**THE DATA**
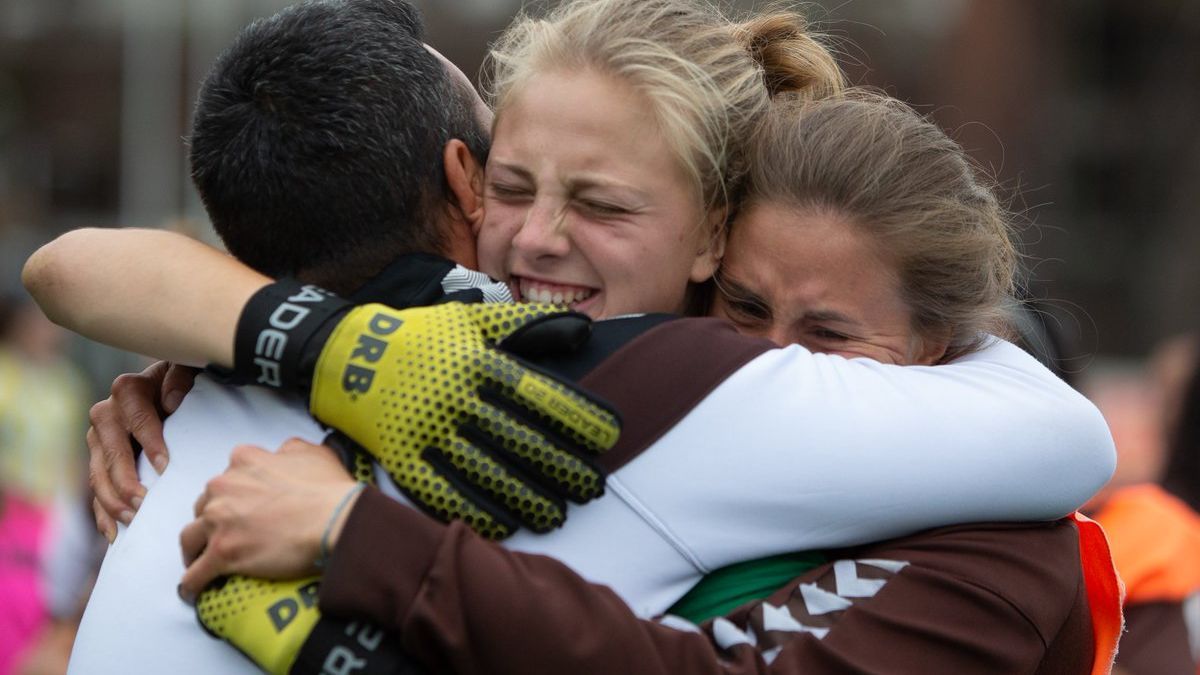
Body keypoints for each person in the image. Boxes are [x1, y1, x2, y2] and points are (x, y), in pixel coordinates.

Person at [23, 0, 1115, 672]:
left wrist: (349, 507)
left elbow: (1068, 438)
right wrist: (275, 349)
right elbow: (78, 267)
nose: (538, 238)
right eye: (514, 187)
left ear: (712, 233)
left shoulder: (694, 384)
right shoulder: (465, 338)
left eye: (604, 205)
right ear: (465, 183)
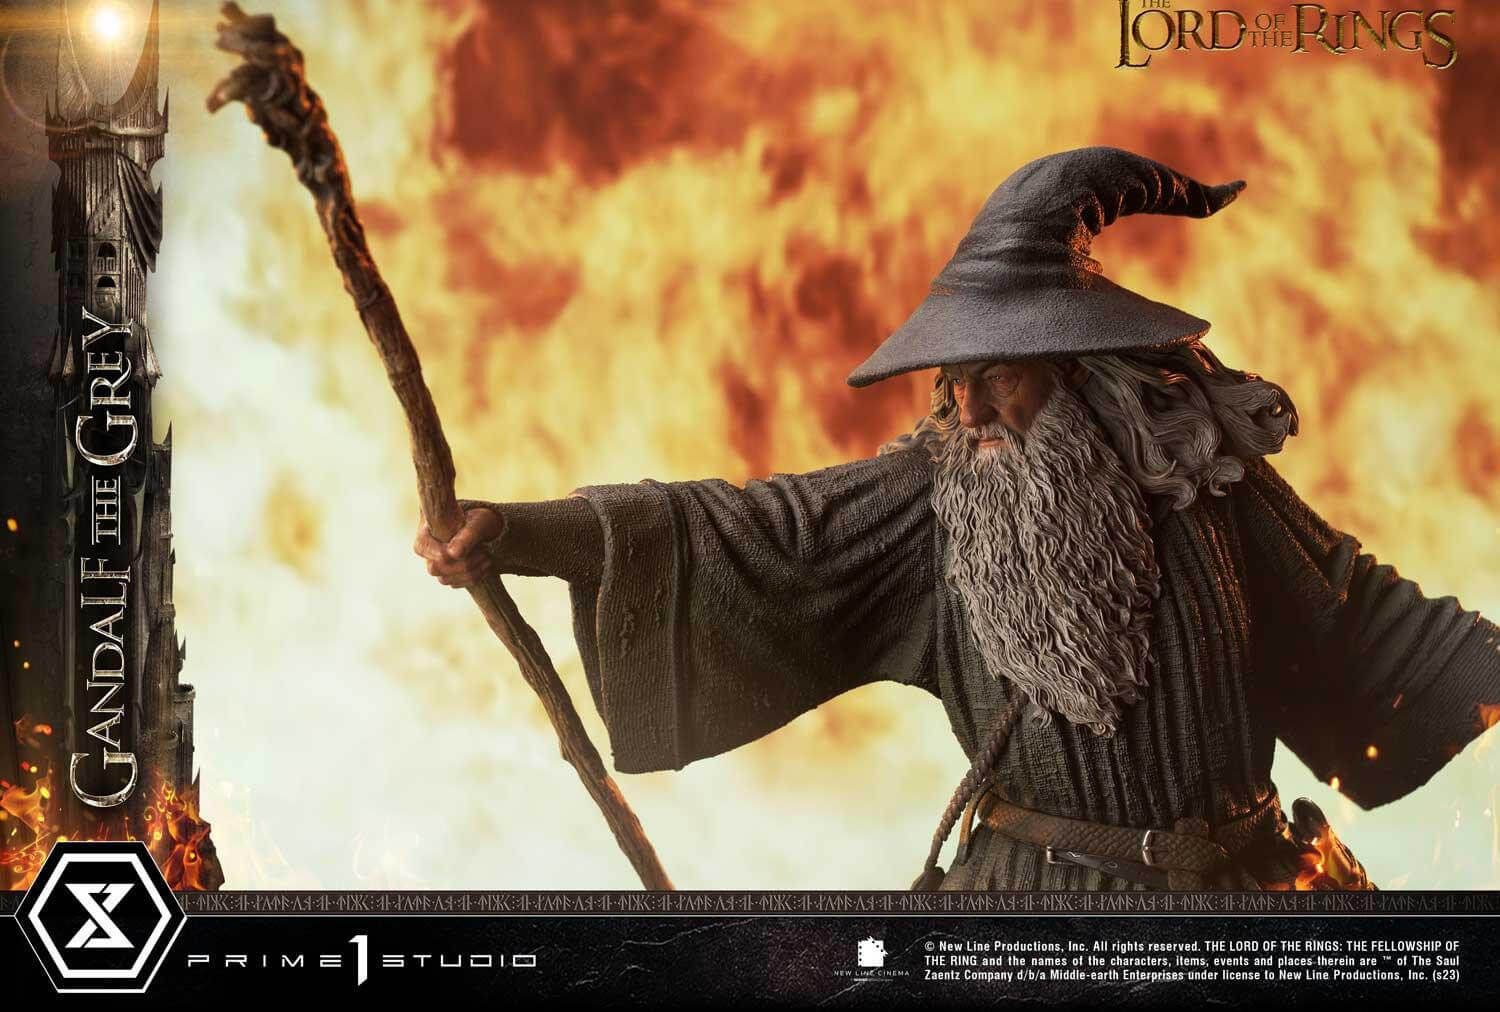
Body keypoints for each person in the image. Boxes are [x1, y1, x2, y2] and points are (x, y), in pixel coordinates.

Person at [414, 147, 1500, 891]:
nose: (967, 407)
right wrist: (516, 534)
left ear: (1079, 371)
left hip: (1242, 901)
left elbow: (1350, 611)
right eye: (953, 380)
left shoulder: (1205, 479)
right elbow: (754, 531)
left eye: (998, 377)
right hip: (1030, 913)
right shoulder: (931, 503)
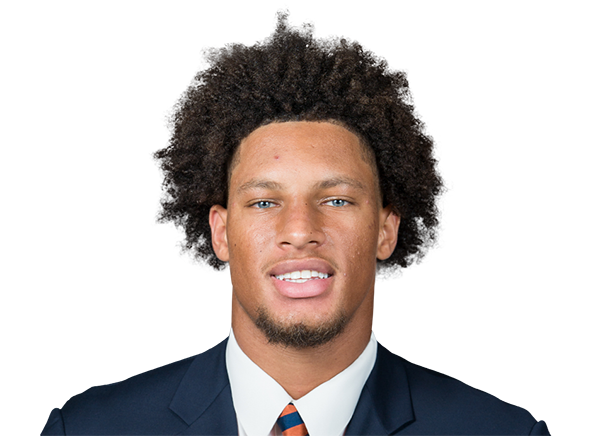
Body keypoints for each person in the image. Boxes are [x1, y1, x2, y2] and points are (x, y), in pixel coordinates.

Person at [41, 16, 550, 436]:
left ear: (385, 230)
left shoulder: (501, 432)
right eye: (264, 202)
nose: (300, 229)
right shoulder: (88, 429)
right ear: (221, 232)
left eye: (336, 199)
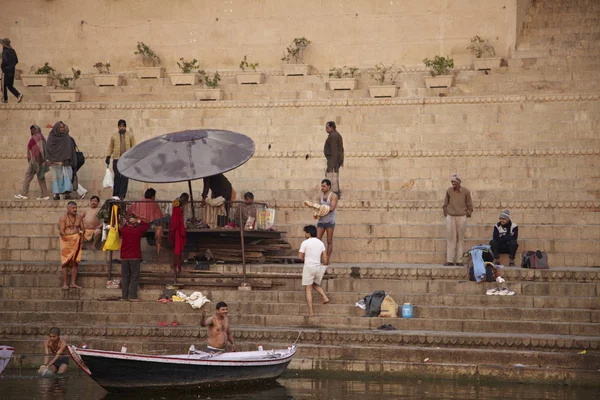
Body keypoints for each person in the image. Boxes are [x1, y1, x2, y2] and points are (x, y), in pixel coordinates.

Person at [442, 173, 473, 266]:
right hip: (450, 216)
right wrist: (446, 213)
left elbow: (470, 205)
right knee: (451, 238)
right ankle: (450, 260)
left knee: (460, 239)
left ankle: (459, 261)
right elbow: (445, 204)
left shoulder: (466, 191)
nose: (453, 183)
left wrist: (466, 214)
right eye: (452, 181)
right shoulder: (449, 191)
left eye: (455, 181)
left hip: (461, 217)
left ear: (459, 182)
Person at [299, 225, 329, 317]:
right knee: (315, 284)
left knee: (308, 288)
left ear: (308, 233)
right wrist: (324, 265)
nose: (305, 234)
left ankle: (311, 312)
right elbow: (325, 258)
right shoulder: (320, 243)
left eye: (305, 232)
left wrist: (306, 260)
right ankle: (324, 297)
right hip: (318, 267)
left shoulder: (305, 243)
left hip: (309, 267)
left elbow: (300, 257)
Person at [14, 125, 50, 200]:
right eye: (31, 130)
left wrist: (34, 159)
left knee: (28, 175)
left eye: (33, 130)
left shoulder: (37, 137)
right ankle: (45, 195)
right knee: (40, 176)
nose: (32, 131)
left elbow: (35, 149)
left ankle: (24, 194)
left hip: (35, 161)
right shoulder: (41, 137)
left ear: (36, 130)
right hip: (40, 160)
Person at [119, 215, 149, 301]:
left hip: (124, 257)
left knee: (125, 276)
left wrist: (126, 223)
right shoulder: (138, 230)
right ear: (134, 223)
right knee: (134, 276)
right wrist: (139, 221)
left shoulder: (123, 230)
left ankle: (124, 296)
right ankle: (132, 296)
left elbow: (122, 227)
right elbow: (146, 225)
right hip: (135, 256)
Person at [46, 121, 77, 200]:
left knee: (67, 177)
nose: (62, 129)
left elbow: (70, 149)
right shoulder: (51, 137)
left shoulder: (66, 137)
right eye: (60, 127)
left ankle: (67, 194)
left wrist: (71, 160)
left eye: (63, 127)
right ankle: (57, 194)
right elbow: (49, 149)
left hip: (65, 162)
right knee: (56, 178)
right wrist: (51, 159)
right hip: (55, 163)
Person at [105, 119, 135, 199]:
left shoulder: (130, 135)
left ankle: (122, 195)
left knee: (125, 177)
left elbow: (134, 147)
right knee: (117, 176)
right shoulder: (114, 136)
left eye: (123, 126)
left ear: (125, 126)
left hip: (126, 160)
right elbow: (111, 146)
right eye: (120, 126)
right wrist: (108, 156)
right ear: (118, 127)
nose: (121, 128)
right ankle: (115, 195)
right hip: (116, 159)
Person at [58, 201, 84, 289]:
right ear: (68, 208)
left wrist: (81, 239)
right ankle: (65, 284)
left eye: (76, 208)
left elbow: (82, 229)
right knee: (65, 262)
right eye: (73, 208)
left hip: (76, 241)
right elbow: (62, 231)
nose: (75, 210)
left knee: (75, 262)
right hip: (66, 242)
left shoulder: (79, 217)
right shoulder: (63, 218)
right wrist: (70, 238)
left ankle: (73, 283)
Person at [316, 179, 338, 262]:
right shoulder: (320, 196)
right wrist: (316, 211)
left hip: (330, 221)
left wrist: (321, 209)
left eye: (324, 186)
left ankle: (326, 259)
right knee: (318, 241)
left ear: (328, 186)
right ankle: (319, 258)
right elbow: (318, 207)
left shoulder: (333, 196)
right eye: (321, 186)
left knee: (329, 241)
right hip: (321, 221)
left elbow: (332, 208)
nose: (322, 188)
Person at [323, 121, 344, 199]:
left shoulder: (333, 136)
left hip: (333, 162)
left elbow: (334, 150)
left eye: (327, 128)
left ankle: (333, 195)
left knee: (332, 178)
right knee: (333, 177)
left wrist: (332, 164)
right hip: (334, 161)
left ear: (331, 127)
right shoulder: (335, 135)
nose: (326, 129)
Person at [1, 38, 23, 104]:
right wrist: (11, 65)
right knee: (10, 85)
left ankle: (5, 99)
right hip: (12, 70)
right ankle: (18, 95)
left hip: (6, 71)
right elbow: (16, 60)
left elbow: (5, 60)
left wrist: (2, 67)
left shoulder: (5, 51)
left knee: (4, 85)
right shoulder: (12, 50)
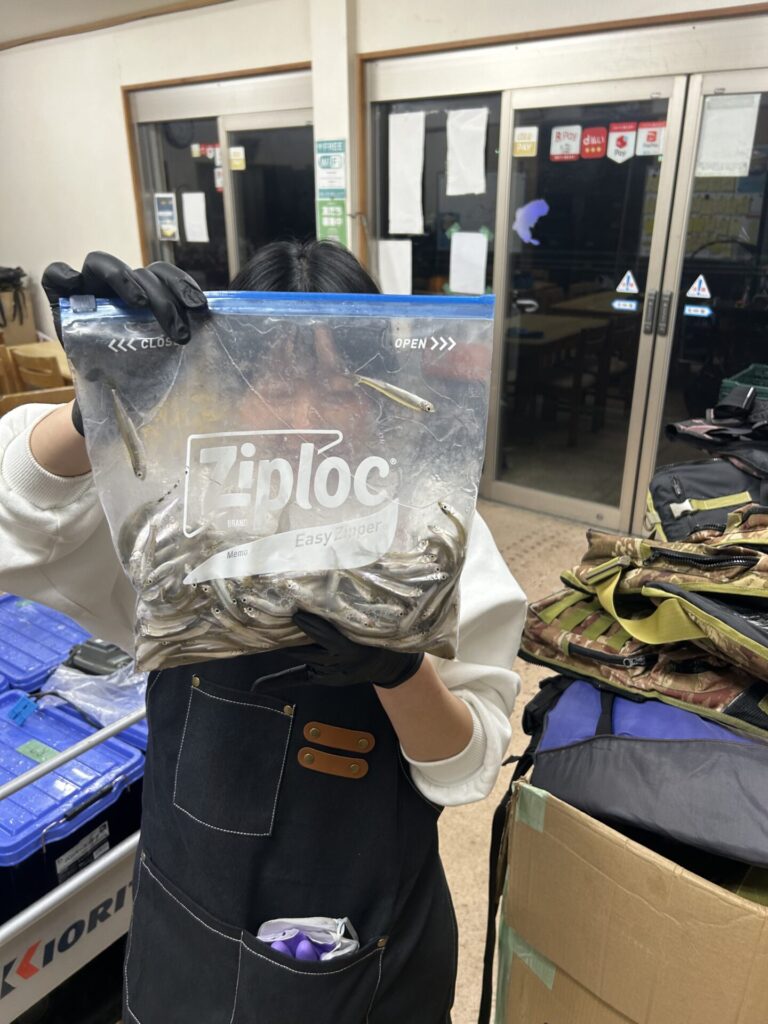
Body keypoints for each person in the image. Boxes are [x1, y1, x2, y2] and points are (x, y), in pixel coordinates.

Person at [0, 242, 525, 1024]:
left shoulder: (433, 535)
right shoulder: (170, 516)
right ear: (229, 386)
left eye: (339, 388)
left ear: (383, 394)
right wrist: (96, 409)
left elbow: (469, 765)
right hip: (187, 926)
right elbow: (18, 522)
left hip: (361, 951)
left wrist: (400, 668)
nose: (304, 420)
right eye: (273, 384)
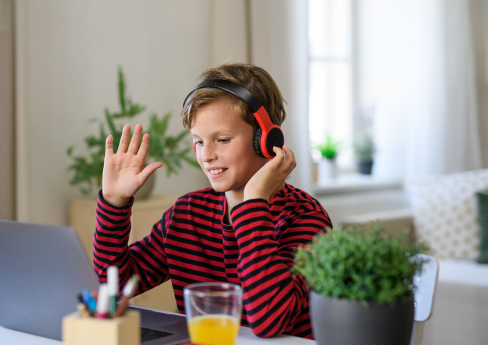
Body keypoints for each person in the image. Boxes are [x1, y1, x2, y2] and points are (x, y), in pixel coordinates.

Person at [93, 62, 331, 339]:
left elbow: (270, 322)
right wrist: (114, 203)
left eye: (222, 139)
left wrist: (253, 205)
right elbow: (118, 286)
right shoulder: (187, 214)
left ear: (265, 139)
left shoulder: (304, 218)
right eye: (199, 141)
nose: (206, 156)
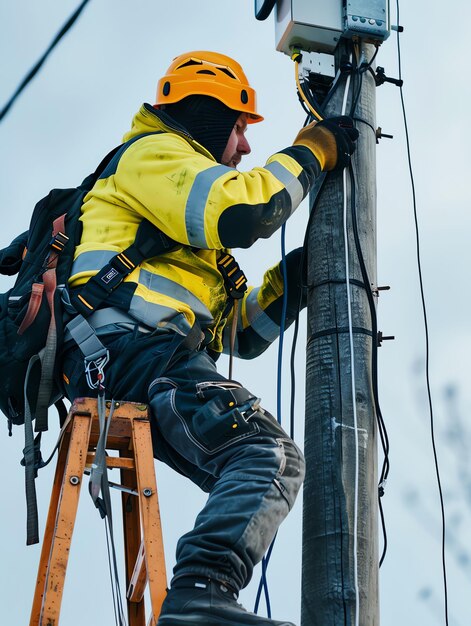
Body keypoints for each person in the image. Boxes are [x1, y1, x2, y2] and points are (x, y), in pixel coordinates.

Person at [62, 51, 358, 625]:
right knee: (265, 454)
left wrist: (300, 277)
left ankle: (203, 596)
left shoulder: (181, 217)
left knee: (252, 456)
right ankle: (201, 591)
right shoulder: (154, 157)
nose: (245, 146)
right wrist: (312, 151)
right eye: (242, 128)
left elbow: (240, 334)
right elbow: (247, 211)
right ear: (208, 116)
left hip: (145, 359)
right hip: (126, 353)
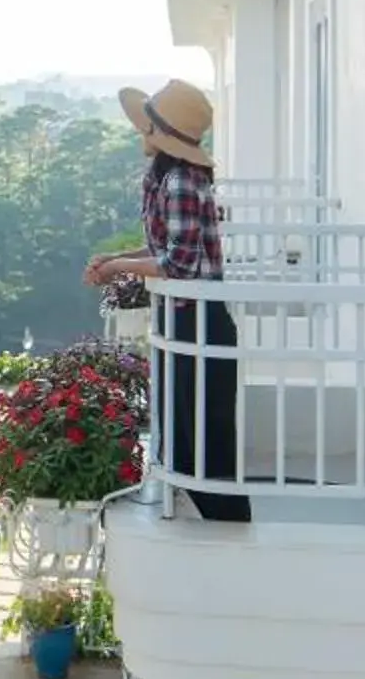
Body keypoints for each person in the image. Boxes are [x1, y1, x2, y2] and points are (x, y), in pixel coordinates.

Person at [84, 79, 249, 522]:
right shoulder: (171, 177)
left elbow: (176, 263)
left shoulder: (178, 180)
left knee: (206, 426)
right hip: (187, 314)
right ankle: (202, 507)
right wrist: (116, 258)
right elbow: (163, 250)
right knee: (188, 419)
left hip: (200, 316)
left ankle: (221, 519)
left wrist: (117, 268)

**EXERCISE REQUIREMENTS**
In the entries above, find the line containing "right eye: (60, 127)" and the line containing "left shoulder: (433, 535)", then copy both and every line between them exactly, without any picture.

**OUTPUT OF THE TASK**
right eye: (60, 127)
left ankle: (67, 194)
left wrist: (71, 160)
left eye: (63, 127)
right ankle: (57, 194)
right elbow: (49, 149)
left hip: (65, 162)
right knee: (56, 178)
right wrist: (51, 159)
right hip: (55, 163)
Person at [105, 119, 135, 199]:
left shoulder: (130, 135)
left ankle: (122, 195)
left knee: (125, 177)
left elbow: (134, 147)
right knee: (117, 176)
right shoulder: (114, 136)
left eye: (123, 126)
left ear: (125, 126)
left hip: (126, 160)
right elbow: (111, 146)
right eye: (120, 126)
right wrist: (108, 156)
right ear: (118, 127)
nose: (121, 128)
right ankle: (115, 195)
right hip: (116, 159)
Person at [58, 201, 84, 289]:
right ear: (68, 208)
left wrist: (81, 239)
right ankle: (65, 284)
left eye: (76, 208)
left elbow: (82, 229)
right knee: (65, 262)
right eye: (73, 208)
left hip: (76, 241)
right elbow: (62, 231)
nose: (75, 210)
left knee: (75, 262)
right hip: (66, 242)
left shoulder: (79, 217)
right shoulder: (63, 218)
right wrist: (70, 238)
left ankle: (73, 283)
Person at [316, 179, 338, 262]:
right shoulder: (320, 196)
right wrist: (316, 211)
left hip: (330, 221)
left wrist: (321, 209)
left eye: (324, 186)
left ankle: (326, 259)
right knee: (318, 241)
left ear: (328, 186)
right ankle: (319, 258)
right elbow: (318, 207)
left shoulder: (333, 196)
right eye: (321, 186)
left knee: (329, 241)
right hip: (321, 221)
left elbow: (332, 208)
nose: (322, 188)
Person at [323, 121, 344, 199]:
left shoulder: (333, 136)
left hip: (333, 162)
left elbow: (334, 150)
left eye: (327, 128)
left ankle: (333, 195)
left knee: (332, 178)
right knee: (333, 177)
left wrist: (332, 164)
right hip: (334, 161)
left ear: (331, 127)
right shoulder: (335, 135)
nose: (326, 129)
Person at [1, 38, 23, 104]:
right wrist: (11, 65)
right knee: (10, 85)
left ankle: (5, 99)
right hip: (12, 70)
right ankle: (18, 95)
left hip: (6, 71)
right elbow: (16, 60)
left elbow: (5, 60)
left wrist: (2, 67)
left shoulder: (5, 51)
left knee: (4, 85)
right shoulder: (12, 50)
Body keypoints for each person in the image. Boxes are [x1, y1, x2, y2] and points are (x, y), in pixel coordinates.

Person at [0, 242, 525, 1024]:
left shoulder: (433, 535)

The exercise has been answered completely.